— Exercises —
a: In the forum reply about HBase converters, list every timestamp value shown in the returned rows.
b: Reproduce the part of the HBase converters thread that starts with "On Friday, August" and goes on through "to python string.".

** Opening Excerpted passage block **

Thank you Gen, the changes to HBaseConverters.scala look to now be returning all column qualifiers, as follows - 

(u'row1', {u'qualifier': u'a', u'timestamp': u'1438716994027', u'value': u'value1', u'columnFamily': u'f1', u'type': u'Put', u'row': u'row1'})
(u'row1', {u'qualifier': u'b', u'timestamp': u'1438717004248', u'value': u'value2', u'columnFamily': u'f1', u'type': u'Put', u'row': u'row1'})
(u'row2', {u'qualifier': u'', u'timestamp': u'1438717014529', u'value': u'value3', u'columnFamily': u'f1', u'type': u'Put', u'row': u'row2'})
(u'row3', {u'qualifier': u'', u'timestamp': u'1438717022756', u'value': u'value4', u'columnFamily': u'f1', u'type': u'Put', u'row': u'row3'})

Just to be clear, you refer to "Spark update these two scripts recently.". What two scripts were you referencing?



On Friday, August 7, 2015 7:59 PM, gen tang <gen.tang86@gmail.com> wrote:


Hi,

In fact, Pyspark use org.apache.spark.examples.pythonconverters(./examples/src/main/scala/org/apache/spark/pythonconverters/) to transform object of Hbase result to python string.
Spark update these two scripts recently. However, they are not included in the official release of spark. So you are trying to use this new python script with old jar. 

You can clone the newest code of spark from github and build examples jar. Then you can get correct result.

** Closing Excerpted passage block **
** Opening Information shown block **

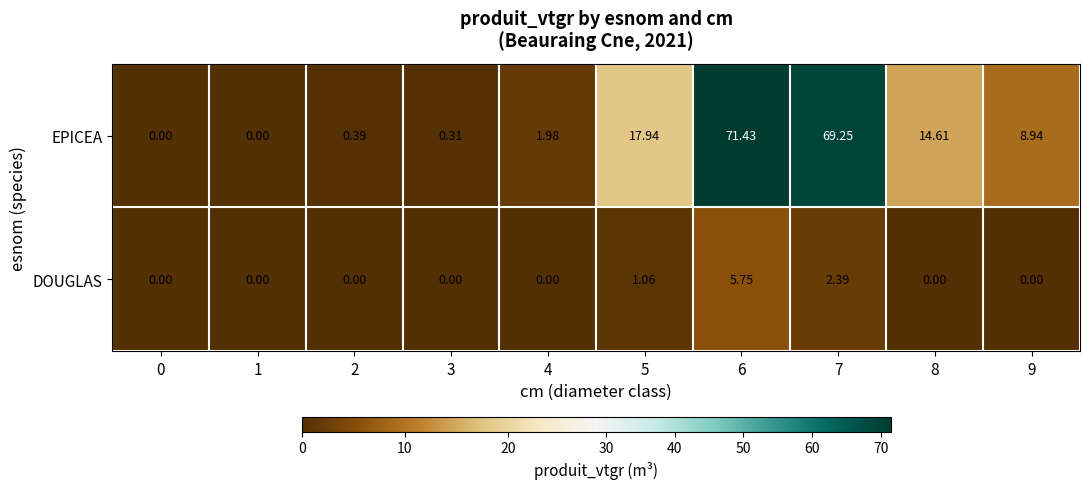

What is the maximum value shown in the chart?

71.4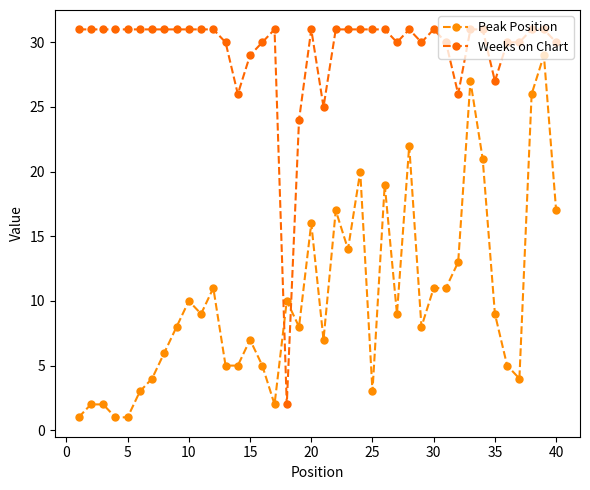

Does the chart display data point markers on the line(s)?

Yes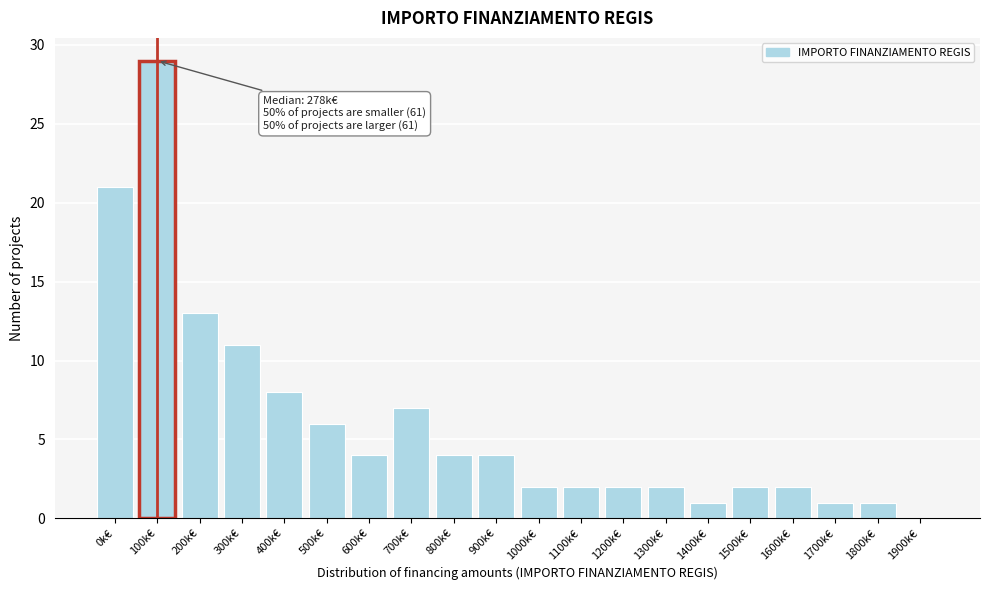

Reading left to right, extract all data points from this chart.

0k€=21	100k€=29	200k€=13	300k€=11	400k€=8	500k€=6	600k€=4	700k€=7	800k€=4	900k€=4	1000k€=2	1100k€=2	1200k€=2	1300k€=2	1400k€=1	1500k€=2	1600k€=2	1700k€=1	1800k€=1	1900k€=0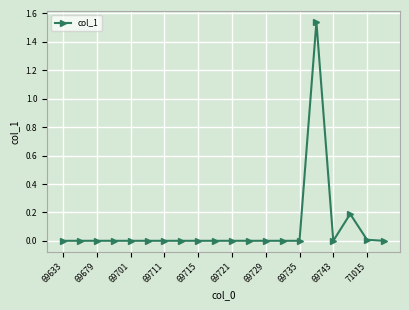

Count the number of categories in the chart.

20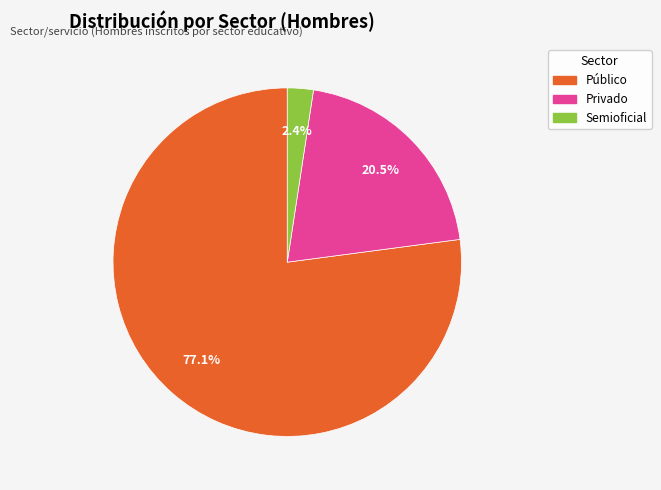

Combined, what portion of the pie is Privado and Público?

97.6%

** Closing Information shown block **

— Responses by item number —
a:
1438716994027
1438717004248
1438717014529
1438717022756

b:
On Friday, August 7, 2015 7:59 PM, gen tang <gen.tang86@gmail.com> wrote:


Hi,

In fact, Pyspark use org.apache.spark.examples.pythonconverters(./examples/src/main/scala/org/apache/spark/pythonconverters/) to transform object of Hbase result to python string.